Please restate the data word for word, in full.

START Data records

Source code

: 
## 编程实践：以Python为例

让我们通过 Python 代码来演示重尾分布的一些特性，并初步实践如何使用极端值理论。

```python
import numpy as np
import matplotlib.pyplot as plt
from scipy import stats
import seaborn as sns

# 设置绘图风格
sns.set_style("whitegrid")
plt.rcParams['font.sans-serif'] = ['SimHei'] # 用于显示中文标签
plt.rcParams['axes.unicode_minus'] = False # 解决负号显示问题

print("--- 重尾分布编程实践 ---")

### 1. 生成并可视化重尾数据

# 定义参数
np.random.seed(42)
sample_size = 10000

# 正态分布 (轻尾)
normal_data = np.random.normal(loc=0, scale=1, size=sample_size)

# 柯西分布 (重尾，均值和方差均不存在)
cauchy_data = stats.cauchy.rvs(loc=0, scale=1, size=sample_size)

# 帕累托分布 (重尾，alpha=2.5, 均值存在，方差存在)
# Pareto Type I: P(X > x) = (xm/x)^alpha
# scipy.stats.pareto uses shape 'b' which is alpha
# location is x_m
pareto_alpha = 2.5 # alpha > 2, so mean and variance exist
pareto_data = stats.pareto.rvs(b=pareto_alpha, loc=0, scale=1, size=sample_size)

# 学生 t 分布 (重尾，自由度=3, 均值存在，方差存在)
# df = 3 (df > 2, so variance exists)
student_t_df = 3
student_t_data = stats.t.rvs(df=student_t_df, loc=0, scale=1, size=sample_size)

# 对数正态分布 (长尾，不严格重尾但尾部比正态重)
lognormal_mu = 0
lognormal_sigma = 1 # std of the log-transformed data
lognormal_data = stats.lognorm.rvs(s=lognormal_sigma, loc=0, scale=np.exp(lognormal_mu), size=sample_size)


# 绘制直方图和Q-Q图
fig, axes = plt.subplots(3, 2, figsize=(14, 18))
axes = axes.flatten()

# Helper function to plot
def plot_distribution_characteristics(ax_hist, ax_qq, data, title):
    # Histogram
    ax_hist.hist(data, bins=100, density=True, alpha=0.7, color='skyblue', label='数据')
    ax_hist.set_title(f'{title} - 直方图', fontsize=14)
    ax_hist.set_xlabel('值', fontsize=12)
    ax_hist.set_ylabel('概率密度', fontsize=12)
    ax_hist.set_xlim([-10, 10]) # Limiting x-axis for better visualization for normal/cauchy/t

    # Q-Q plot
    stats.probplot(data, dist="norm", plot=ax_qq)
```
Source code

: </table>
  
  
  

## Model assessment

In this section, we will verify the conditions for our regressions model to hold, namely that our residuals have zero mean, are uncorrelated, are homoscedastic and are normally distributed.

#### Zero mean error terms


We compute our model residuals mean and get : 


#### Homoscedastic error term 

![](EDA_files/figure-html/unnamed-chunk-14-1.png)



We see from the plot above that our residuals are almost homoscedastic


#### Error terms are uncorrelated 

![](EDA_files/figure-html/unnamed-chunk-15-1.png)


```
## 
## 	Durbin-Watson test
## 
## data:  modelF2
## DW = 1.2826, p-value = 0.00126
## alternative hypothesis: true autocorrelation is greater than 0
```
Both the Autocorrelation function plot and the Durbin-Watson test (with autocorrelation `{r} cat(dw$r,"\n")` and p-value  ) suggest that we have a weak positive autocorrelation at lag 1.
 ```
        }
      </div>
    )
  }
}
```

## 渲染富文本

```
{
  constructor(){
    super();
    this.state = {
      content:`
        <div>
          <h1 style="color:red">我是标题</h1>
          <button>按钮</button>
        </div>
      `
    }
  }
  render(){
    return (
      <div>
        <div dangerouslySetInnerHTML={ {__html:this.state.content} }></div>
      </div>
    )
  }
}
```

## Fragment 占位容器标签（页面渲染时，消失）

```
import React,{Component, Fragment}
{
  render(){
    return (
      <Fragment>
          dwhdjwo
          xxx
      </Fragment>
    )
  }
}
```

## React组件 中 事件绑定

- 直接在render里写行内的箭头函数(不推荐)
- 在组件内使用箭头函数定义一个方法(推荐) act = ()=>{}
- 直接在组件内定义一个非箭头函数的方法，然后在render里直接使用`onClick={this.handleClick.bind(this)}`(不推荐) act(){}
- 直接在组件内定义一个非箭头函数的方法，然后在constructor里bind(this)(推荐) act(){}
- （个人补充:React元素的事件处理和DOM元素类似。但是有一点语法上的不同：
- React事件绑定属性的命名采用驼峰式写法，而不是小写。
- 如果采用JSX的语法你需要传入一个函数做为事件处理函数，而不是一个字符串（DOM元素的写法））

END Data records

Solution to this problem
Source code

: 
## 编程实践：以Python为例

让我们通过 Python 代码来演示重尾分布的一些特性，并初步实践如何使用极端值理论。

```python
import numpy as np
import matplotlib.pyplot as plt
from scipy import stats
import seaborn as sns

# 设置绘图风格
sns.set_style("whitegrid")
plt.rcParams['font.sans-serif'] = ['SimHei'] # 用于显示中文标签
plt.rcParams['axes.unicode_minus'] = False # 解决负号显示问题

print("--- 重尾分布编程实践 ---")

### 1. 生成并可视化重尾数据

# 定义参数
np.random.seed(42)
sample_size = 10000

# 正态分布 (轻尾)
normal_data = np.random.normal(loc=0, scale=1, size=sample_size)

# 柯西分布 (重尾，均值和方差均不存在)
cauchy_data = stats.cauchy.rvs(loc=0, scale=1, size=sample_size)

# 帕累托分布 (重尾，alpha=2.5, 均值存在，方差存在)
# Pareto Type I: P(X > x) = (xm/x)^alpha
# scipy.stats.pareto uses shape 'b' which is alpha
# location is x_m
pareto_alpha = 2.5 # alpha > 2, so mean and variance exist
pareto_data = stats.pareto.rvs(b=pareto_alpha, loc=0, scale=1, size=sample_size)

# 学生 t 分布 (重尾，自由度=3, 均值存在，方差存在)
# df = 3 (df > 2, so variance exists)
student_t_df = 3
student_t_data = stats.t.rvs(df=student_t_df, loc=0, scale=1, size=sample_size)

# 对数正态分布 (长尾，不严格重尾但尾部比正态重)
lognormal_mu = 0
lognormal_sigma = 1 # std of the log-transformed data
lognormal_data = stats.lognorm.rvs(s=lognormal_sigma, loc=0, scale=np.exp(lognormal_mu), size=sample_size)


# 绘制直方图和Q-Q图
fig, axes = plt.subplots(3, 2, figsize=(14, 18))
axes = axes.flatten()

# Helper function to plot
def plot_distribution_characteristics(ax_hist, ax_qq, data, title):
    # Histogram
    ax_hist.hist(data, bins=100, density=True, alpha=0.7, color='skyblue', label='数据')
    ax_hist.set_title(f'{title} - 直方图', fontsize=14)
    ax_hist.set_xlabel('值', fontsize=12)
    ax_hist.set_ylabel('概率密度', fontsize=12)
    ax_hist.set_xlim([-10, 10]) # Limiting x-axis for better visualization for normal/cauchy/t

    # Q-Q plot
    stats.probplot(data, dist="norm", plot=ax_qq)
```
Source code

: </table>
  
  
  

## Model assessment

In this section, we will verify the conditions for our regressions model to hold, namely that our residuals have zero mean, are uncorrelated, are homoscedastic and are normally distributed.

#### Zero mean error terms


We compute our model residuals mean and get : 


#### Homoscedastic error term 

![](EDA_files/figure-html/unnamed-chunk-14-1.png)



We see from the plot above that our residuals are almost homoscedastic


#### Error terms are uncorrelated 

![](EDA_files/figure-html/unnamed-chunk-15-1.png)


```
## 
## 	Durbin-Watson test
## 
## data:  modelF2
## DW = 1.2826, p-value = 0.00126
## alternative hypothesis: true autocorrelation is greater than 0
```
Both the Autocorrelation function plot and the Durbin-Watson test (with autocorrelation `{r} cat(dw$r,"\n")` and p-value  ) suggest that we have a weak positive autocorrelation at lag 1.
 ```
        }
      </div>
    )
  }
}
```

## 渲染富文本

```
{
  constructor(){
    super();
    this.state = {
      content:`
        <div>
          <h1 style="color:red">我是标题</h1>
          <button>按钮</button>
        </div>
      `
    }
  }
  render(){
    return (
      <div>
        <div dangerouslySetInnerHTML={ {__html:this.state.content} }></div>
      </div>
    )
  }
}
```

## Fragment 占位容器标签（页面渲染时，消失）

```
import React,{Component, Fragment}
{
  render(){
    return (
      <Fragment>
          dwhdjwo
          xxx
      </Fragment>
    )
  }
}
```

## React组件 中 事件绑定

- 直接在render里写行内的箭头函数(不推荐)
- 在组件内使用箭头函数定义一个方法(推荐) act = ()=>{}
- 直接在组件内定义一个非箭头函数的方法，然后在render里直接使用`onClick={this.handleClick.bind(this)}`(不推荐) act(){}
- 直接在组件内定义一个非箭头函数的方法，然后在constructor里bind(this)(推荐) act(){}
- （个人补充:React元素的事件处理和DOM元素类似。但是有一点语法上的不同：
- React事件绑定属性的命名采用驼峰式写法，而不是小写。
- 如果采用JSX的语法你需要传入一个函数做为事件处理函数，而不是一个字符串（DOM元素的写法））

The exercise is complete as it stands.